─── DATASET RECORDS ───

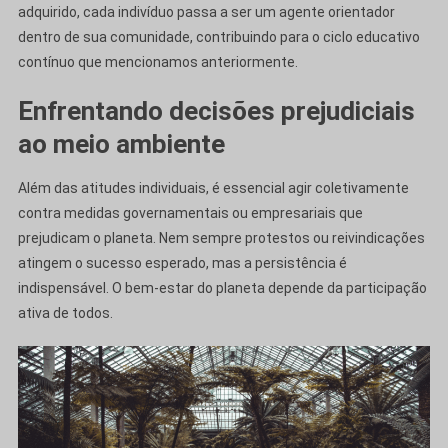
adquirido, cada indivíduo passa a ser um agente orientador
dentro de sua comunidade, contribuindo para o ciclo educativo
contínuo que mencionamos anteriormente.
Enfrentando decisões prejudiciais
ao meio ambiente
Além das atitudes individuais, é essencial agir coletivamente
contra medidas governamentais ou empresariais que
prejudicam o planeta. Nem sempre protestos ou reivindicações
atingem o sucesso esperado, mas a persistência é
indispensável. O bem-estar do planeta depende da participação
ativa de todos.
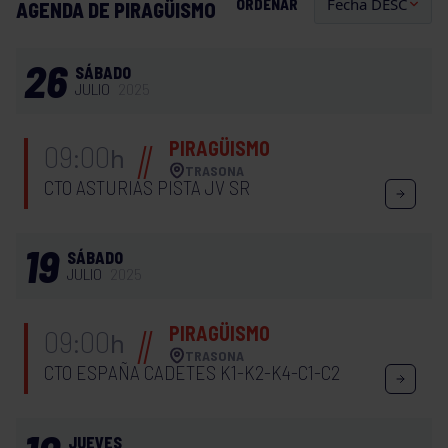
ORDENAR
AGENDA DE PIRAGÜISMO
26
SÁBADO
JULIO
2025
PIRAGÜISMO
09:00
h
TRASONA
CTO ASTURIAS PISTA JV SR
19
SÁBADO
JULIO
2025
PIRAGÜISMO
09:00
h
TRASONA
CTO ESPAÑA CADETES K1-K2-K4-C1-C2
JUEVES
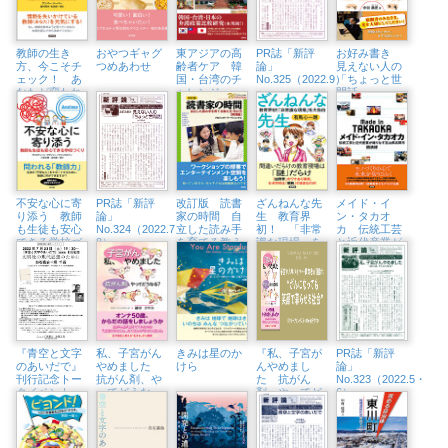
教師の生き
おやつギャグ
東アジアの高
PR誌「新評
お好み書き
方、今こそチ
つめあわせ
齢者ケア 韓
論」
見えない人の
ェック！ あ
国・台湾のチ
No.325（2022.9）
「ちょっと世
なたが変われ
ャレンジ
間話」
ば学校が変わ
る
不安な心に寄
PR誌「新評
改訂版 読書
ざんねんな先
メイド・イ
り添う 教師
論」
家の時間 自
生 教育界
ン・タカオ
も生徒も安心
No.324（2022.7・
立した読み手
初！ 「非常
カ 伝統工芸
できる学校づ
8）
を育てる教え
識な現場」を
と近代産業が
くり
方・学び方
大告白
織りなす富山
【実践編】
県高岡市
『青空と文字
私、子宮がん
きみは星のか
『私、子宮が
PR誌「新評
のあいだで』
やめました
けら
んやめまし
論」
刊行記念トー
抗がん剤、や
た 抗がん
No.323（2022.5・
クイベント
ってどうな
剤、やってど
6）
文明後の現代
る？
うなる？』刊
思想のために
行記念トーク
白石嘉治×堀
イベント
千晶 （7/23㈯
（6/18㈯、田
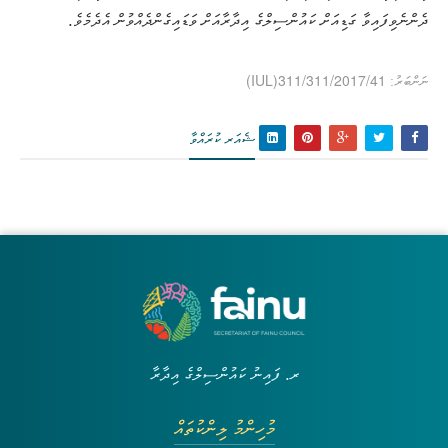
ދެންނެވިފައިވާ ގަޑިއަށް ކައުންސިލްގެ އިދާރާއަށް ވަޑައިގެންދެއްވުން އެދެމެވެ.
(IUL)311/311/2017/41
ނަންބަރު:
ޝެއަރ ކުރައްވާ
ރ. ފައިނު ކައުންސިލްގެ އިދާރާ
މުހިންމު ލިންކުތައް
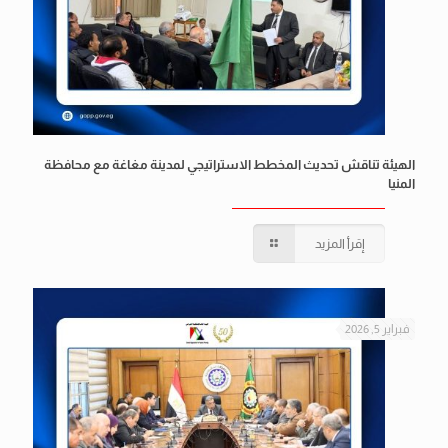
الهيئة تناقش تحديث المخطط الاستراتيجي لمدينة مغاغة مع محافظة
المنيا
إقرأ المزيد
فبراير 5, 2026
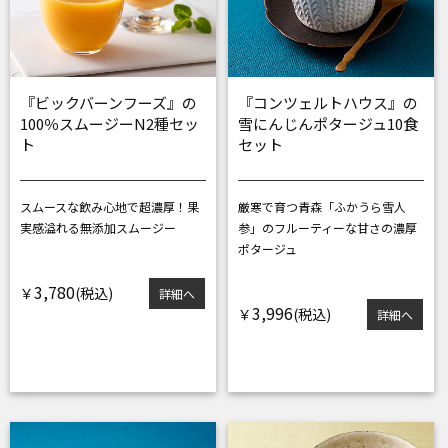
『ビックバーンフーズ』の
『コンツェルトハウス』の
100％スムージーN2種セッ
雪にんじんポタージュ10食
ト
セット
スムースな飲み心地で超濃厚！
果
厳寒で育つ青森「ふかうら雪人
実感溢れる無添加スムージー
参」の
フルーティーな甘さの濃厚
ポタージュ
3,780
￥
詳細へ
3,996
￥
詳細へ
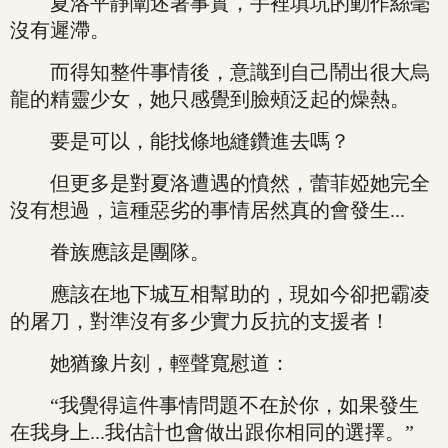
夏洛平靜闡述著事實，手裡填坑的動作絲毫
沒有遲滯。
而得知整件事情後，意識到自己鬧出很大烏
龍的精靈少女，她只感覺到臉頰泛起的燥熱。
要是可以，能找條地縫鑽進去嗎？
但更多是對夏洛遭遇的憤然，蕾菲婭她完全
沒有想過，這種惡劣的事情居然真的會發生...
眷族應該是團隊。
應該在地下城互相幫助的，現如今卻把霸凌
的屠刀，對準沒有多少實力反抗的支援者！
她猶豫片刻，輕聲寬慰道：
“我覺得這件事情問題不在於你，如果發生
在我身上...我估計也會做出跟你相同的選擇。”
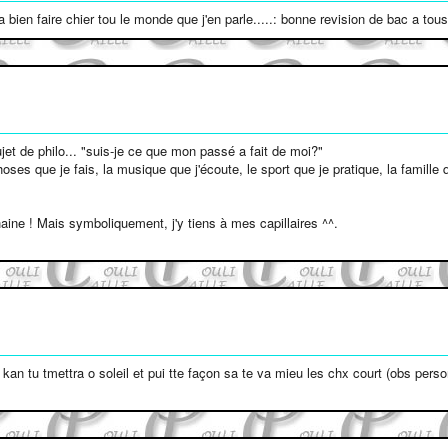
bien faire chier tou le monde que j'en parle.....: bonne revision de bac a tous.
jet de philo... "suis-je ce que mon passé a fait de moi?"
oses que je fais, la musique que j'écoute, le sport que je pratique, la famille q
ine ! Mais symboliquement, j'y tiens à mes capillaires ^^.
 kan tu tmettra o soleil et pui tte façon sa te va mieu les chx court (obs perso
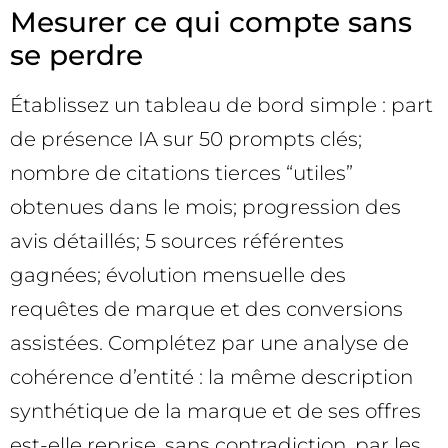
Mesurer ce qui compte sans
se perdre
Établissez un tableau de bord simple : part
de présence IA sur 50 prompts clés;
nombre de citations tierces “utiles”
obtenues dans le mois; progression des
avis détaillés; 5 sources référentes
gagnées; évolution mensuelle des
requêtes de marque et des conversions
assistées. Complétez par une analyse de
cohérence d’entité : la même description
synthétique de la marque et de ses offres
est-elle reprise, sans contradiction, par les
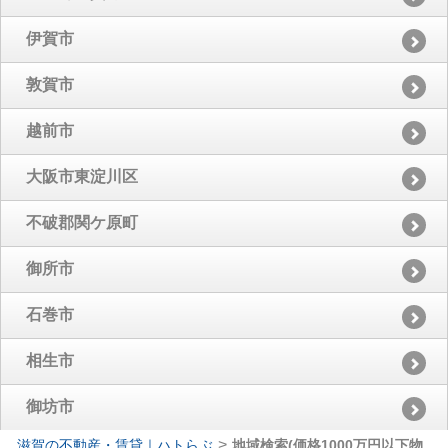
伊賀市
敦賀市
越前市
大阪市東淀川区
不破郡関ケ原町
御所市
石巻市
相生市
御坊市
>
滋賀の不動産・賃貸｜ハトらぶ
地域検索(価格1000万円以下物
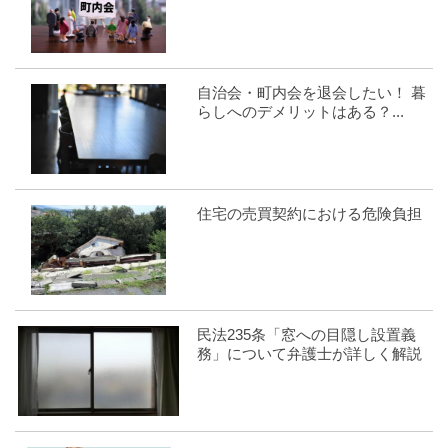
自治会・町内会を退会したい！ 暮
らしへのデメリットはある？...
住宅の売買契約における危険負担
民法235条「窓への目隠し設置義
務」について弁護士が詳しく解説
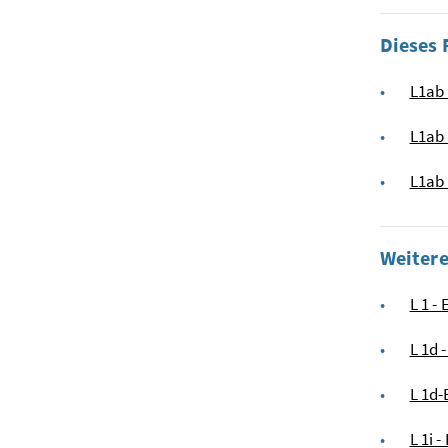
Dieses 
L1ab
L1ab 
L1ab 
Weiter
L 1 -
L 1d 
L 1d-
L 1i 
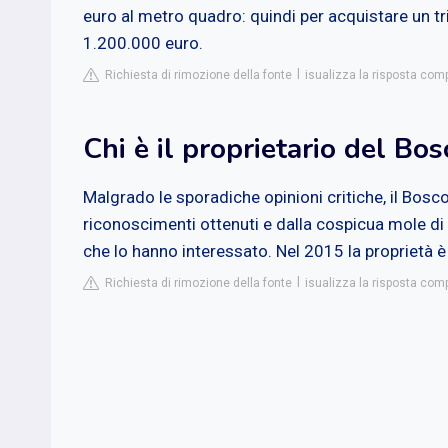
euro al metro quadro: quindi per acquistare un tr
1.200.000 euro.
Richiesta di rimozione della fonte
isualizza la risposta comp
Chi è il proprietario del Bos
Malgrado le sporadiche opinioni critiche, il Bosc
riconoscimenti ottenuti e dalla cospicua mole di 
che lo hanno interessato. Nel 2015 la proprietà è
Richiesta di rimozione della fonte
isualizza la risposta comp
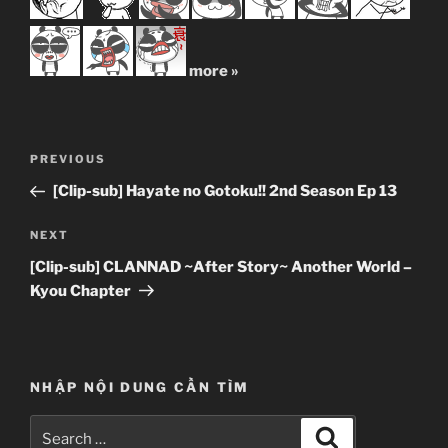
more »
Post
Previous
PREVIOUS
navigation
Post
[Clip-sub] Hayate no Gotoku!! 2nd Season Ep 13
Next
NEXT
Post
[Clip-sub] CLANNAD ~After Story~ Another World –
Kyou Chapter
NHẬP NỘI DUNG CẦN TÌM
Search
Search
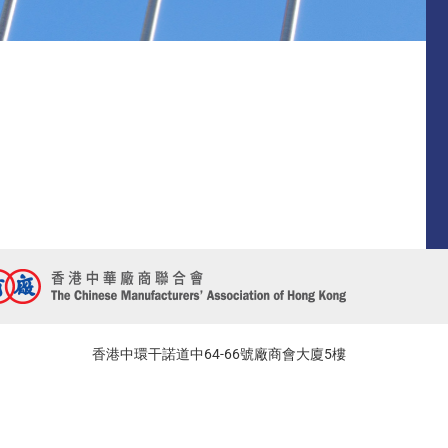
香港中環干諾道中64-66號廠商會大廈5樓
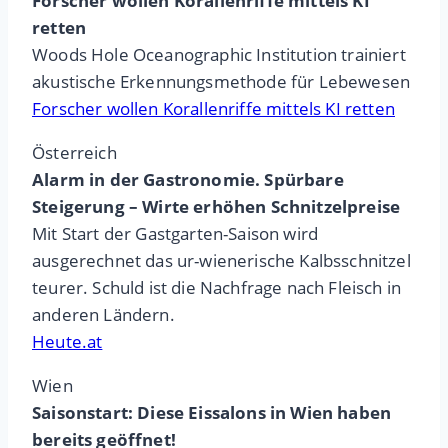
Forscher wollen Korallenriffe mittels KI
retten
Woods Hole Oceanographic Institution trainiert
akustische Erkennungsmethode für Lebewesen
Forscher wollen Korallenriffe mittels KI retten
Österreich
Alarm in der Gastronomie. Spürbare
Steigerung – Wirte erhöhen Schnitzelpreise
Mit Start der Gastgarten-Saison wird
ausgerechnet das ur-wienerische Kalbsschnitzel
teurer. Schuld ist die Nachfrage nach Fleisch in
anderen Ländern.
Heute.at
Wien
Saisonstart: Diese Eissalons in Wien haben
bereits geöffnet!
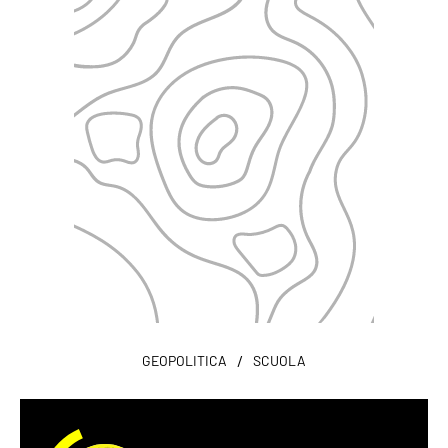
/
GEOPOLITICA
SCUOLA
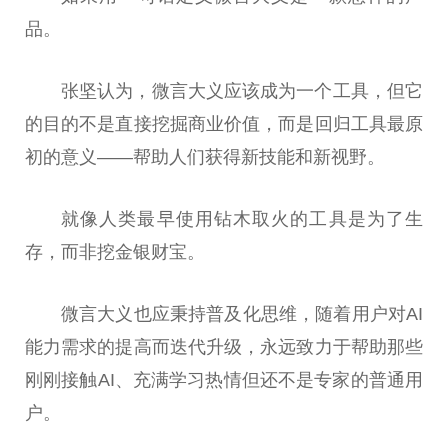
品。
张坚认为，微言大义应该成为一个工具，但它
的目的不是直接挖掘商业价值，而是回归工具最原
初的意义——帮助人们获得新技能和新视野。
就像人类最早使用钻木取火的工具是为了生
存，而非挖金银财宝。
微言大义也应秉持普及化思维，随着用户对AI
能力需求的提高而迭代升级，永远致力于帮助那些
刚刚接触AI、充满学习热情但还不是专家的普通用
户。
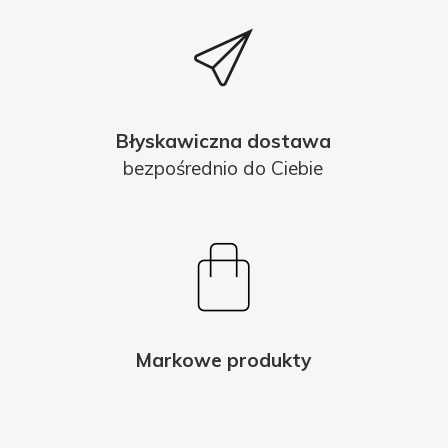
Błyskawiczna dostawa
bezpośrednio do Ciebie
Markowe produkty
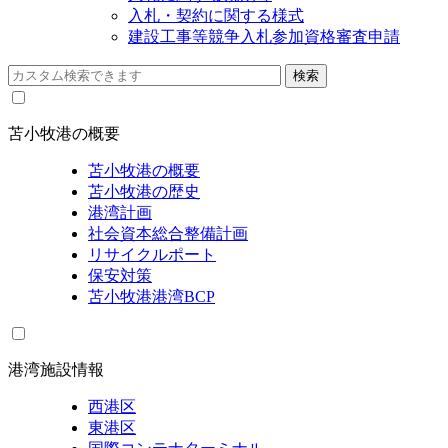
入札・契約に関する様式
建設工事等競争入札参加資格審査申請
苫小牧港の概要
苫小牧港の概要
苫小牧港の歴史
港湾計画
社会資本総合整備計画
リサイクルポート
保安対策
苫小牧港港湾BCP
港湾施設情報
西港区
東港区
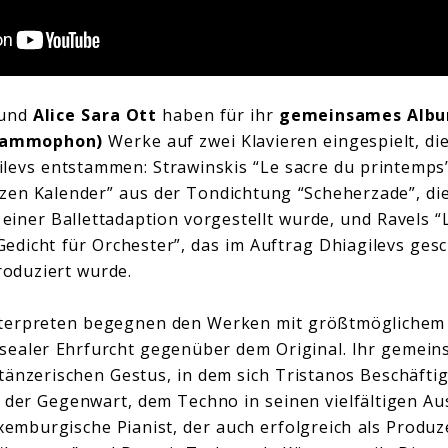
und
Alice Sara Ott
haben für ihr
gemeinsames Alb
Grammophon)
Werke auf zwei Klavieren eingespielt, d
ilevs entstammen: Strawinskis “Le sacre du printemp
zen Kalender” aus der Tondichtung “Scheherzade”, die
 einer Ballettadaption vorgestellt wurde, und Ravels “L
edicht für Orchester”, das im Auftrag Dhiagilevs gesc
roduziert wurde.
nterpreten begegnen den Werken mit größtmöglichem 
sealer Ehrfurcht gegenüber dem Original. Ihr gemeins
änzerischen Gestus, in dem sich Tristanos Beschäfti
 der Gegenwart, dem Techno in seinen vielfältigen A
xemburgische Pianist, der auch erfolgreich als Produz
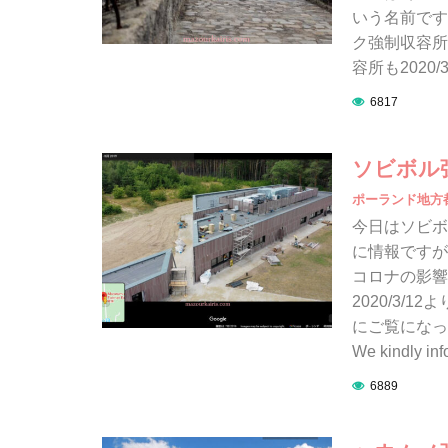
いう名前です
ク強制収容所
容所も2020
6817
ソビボル
ポーランド地方
今日はソビボ
に情報ですが
コロナの影響
2020/3/
にご覧になっ
We kindly inf
6889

───

**EXERCISE GOAL:** Could you transcribe every line of text in the data above exactly, leaving out the pictures?

**ANSWER BELOW:**
adquirido, cada indivíduo passa a ser um agente orientador
dentro de sua comunidade, contribuindo para o ciclo educativo
contínuo que mencionamos anteriormente.
Enfrentando decisões prejudiciais
ao meio ambiente
Além das atitudes individuais, é essencial agir coletivamente
contra medidas governamentais ou empresariais que
prejudicam o planeta. Nem sempre protestos ou reivindicações
atingem o sucesso esperado, mas a persistência é
indispensável. O bem-estar do planeta depende da participação
ativa de todos.
ORDENAR
AGENDA DE PIRAGÜISMO
26
SÁBADO
JULIO
2025
PIRAGÜISMO
09:00
h
TRASONA
CTO ASTURIAS PISTA JV SR
19
SÁBADO
JULIO
2025
PIRAGÜISMO
09:00
h
TRASONA
CTO ESPAÑA CADETES K1-K2-K4-C1-C2
JUEVES
教師の生き
おやつギャグ
東アジアの高
PR誌「新評
お好み書き
方、今こそチ
つめあわせ
齢者ケア 韓
論」
見えない人の
ェック！ あ
国・台湾のチ
No.325（2022.9）
「ちょっと世
なたが変われ
ャレンジ
間話」
ば学校が変わ
る
不安な心に寄
PR誌「新評
改訂版 読書
ざんねんな先
メイド・イ
り添う 教師
論」
家の時間 自
生 教育界
ン・タカオ
も生徒も安心
No.324（2022.7・
立した読み手
初！ 「非常
カ 伝統工芸
できる学校づ
8）
を育てる教え
識な現場」を
と近代産業が
くり
方・学び方
大告白
織りなす富山
【実践編】
県高岡市
『青空と文字
私、子宮がん
きみは星のか
『私、子宮が
PR誌「新評
のあいだで』
やめました
けら
んやめまし
論」
刊行記念トー
抗がん剤、や
た 抗がん
No.323（2022.5・
クイベント
ってどうな
剤、やってど
6）
文明後の現代
る？
うなる？』刊
思想のために
行記念トーク
白石嘉治×堀
イベント
千晶 （7/23㈯
（6/18㈯、田
ދެންނެވިފައިވާ ގަޑިއަށް ކައުންސިލްގެ އިދާރާއަށް ވަޑައިގެންދެއްވުން އެދެމެވެ.
(IUL)311/311/2017/41
ނަންބަރު:
ޝެއަރ ކުރައްވާ
ރ. ފައިނު ކައުންސިލްގެ އިދާރާ
މުހިންމު ލިންކުތައް
الهيئة تناقش تحديث المخطط الاستراتيجي لمدينة مغاغة مع محافظة
المنيا
إقرأ المزيد
فبراير 5, 2026
『ビックバーンフーズ』の
『コンツェルトハウス』の
100％スムージーN2種セッ
雪にんじんポタージュ10食
ト
セット
スムースな飲み心地で超濃厚！
果
厳寒で育つ青森「ふかうら雪人
実感溢れる無添加スムージー
参」の
フルーティーな甘さの濃厚
ポタージュ
3,780
￥
詳細へ
3,996
￥
詳細へ
夏洛平靜闡述著事實，手裡填坑的動作絲毫
沒有遲滯。
而得知整件事情後，意識到自己鬧出很大烏
龍的精靈少女，她只感覺到臉頰泛起的燥熱。
要是可以，能找條地縫鑽進去嗎？
但更多是對夏洛遭遇的憤然，蕾菲婭她完全
沒有想過，這種惡劣的事情居然真的會發生...
眷族應該是團隊。
應該在地下城互相幫助的，現如今卻把霸凌
的屠刀，對準沒有多少實力反抗的支援者！
她猶豫片刻，輕聲寬慰道：
“我覺得這件事情問題不在於你，如果發生
在我身上...我估計也會做出跟你相同的選擇。”
bien faire chier tou le monde que j'en parle.....: bonne revision de bac a tous.
jet de philo... "suis-je ce que mon passé a fait de moi?"
oses que je fais, la musique que j'écoute, le sport que je pratique, la famille q
ine ! Mais symboliquement, j'y tiens à mes capillaires ^^.
 kan tu tmettra o soleil et pui tte façon sa te va mieu les chx court (obs perso
Mesurer ce qui compte sans
se perdre
Établissez un tableau de bord simple : part
de présence IA sur 50 prompts clés;
nombre de citations tierces “utiles”
obtenues dans le mois; progression des
avis détaillés; 5 sources référentes
gagnées; évolution mensuelle des
requêtes de marque et des conversions
assistées. Complétez par une analyse de
cohérence d’entité : la même description
synthétique de la marque et de ses offres
est-elle reprise, sans contradiction, par les
伊賀市
敦賀市
越前市
大阪市東淀川区
不破郡関ケ原町
御所市
石巻市
相生市
御坊市
>
滋賀の不動産・賃貸｜ハトらぶ
地域検索(価格1000万円以下物
自治会・町内会を退会したい！ 暮
らしへのデメリットはある？...
住宅の売買契約における危険負担
民法235条「窓への目隠し設置義
務」について弁護士が詳しく解説
Dieses 
L1ab
L1ab 
L1ab 
Weiter
L 1 -
L 1d 
L 1d-
L 1i 
euro al metro quadro: quindi per acquistare un tr
1.200.000 euro.
Richiesta di rimozione della fonte
isualizza la risposta comp
Chi è il proprietario del Bos
Malgrado le sporadiche opinioni critiche, il Bosc
riconoscimenti ottenuti e dalla cospicua mole di 
che lo hanno interessato. Nel 2015 la proprietà è
Richiesta di rimozione della fonte
isualizza la risposta comp
more »
Post
Previous
PREVIOUS
navigation
Post
[Clip-sub] Hayate no Gotoku!! 2nd Season Ep 13
Next
NEXT
Post
[Clip-sub] CLANNAD ~After Story~ Another World –
Kyou Chapter
NHẬP NỘI DUNG CẦN TÌM
Search
Search
香港中環干諾道中64-66號廠商會大廈5樓
Forscher wollen Korallenriffe mittels KI
retten
Woods Hole Oceanographic Institution trainiert
akustische Erkennungsmethode für Lebewesen
Forscher wollen Korallenriffe mittels KI retten
Österreich
Alarm in der Gastronomie. Spürbare
Steigerung – Wirte erhöhen Schnitzelpreise
Mit Start der Gastgarten-Saison wird
ausgerechnet das ur-wienerische Kalbsschnitzel
teurer. Schuld ist die Nachfrage nach Fleisch in
anderen Ländern.
Heute.at
Wien
Saisonstart: Diese Eissalons in Wien haben
bereits geöffnet!
/
GEOPOLITICA
SCUOLA
品。
张坚认为，微言大义应该成为一个工具，但它
的目的不是直接挖掘商业价值，而是回归工具最原
初的意义——帮助人们获得新技能和新视野。
就像人类最早使用钻木取火的工具是为了生
存，而非挖金银财宝。
微言大义也应秉持普及化思维，随着用户对AI
能力需求的提高而迭代升级，永远致力于帮助那些
刚刚接触AI、充满学习热情但还不是专家的普通用
户。
Błyskawiczna dostawa
bezpośrednio do Ciebie
Markowe produkty
入札・契約に関する様式
建設工事等競争入札参加資格審査申請
苫小牧港の概要
苫小牧港の概要
苫小牧港の歴史
港湾計画
社会資本総合整備計画
リサイクルポート
保安対策
苫小牧港港湾BCP
港湾施設情報
西港区
東港区
und
Alice Sara Ott
haben für ihr
gemeinsames Alb
Grammophon)
Werke auf zwei Klavieren eingespielt, d
ilevs entstammen: Strawinskis “Le sacre du printemp
zen Kalender” aus der Tondichtung “Scheherzade”, die
 einer Ballettadaption vorgestellt wurde, und Ravels “L
edicht für Orchester”, das im Auftrag Dhiagilevs gesc
roduziert wurde.
nterpreten begegnen den Werken mit größtmöglichem 
sealer Ehrfurcht gegenüber dem Original. Ihr gemeins
änzerischen Gestus, in dem sich Tristanos Beschäfti
 der Gegenwart, dem Techno in seinen vielfältigen A
xemburgische Pianist, der auch erfolgreich als Produz
いう名前です
ク強制収容所
容所も2020
6817
ソビボル
ポーランド地方
今日はソビボ
に情報ですが
コロナの影響
2020/3/
にご覧になっ
We kindly inf
6889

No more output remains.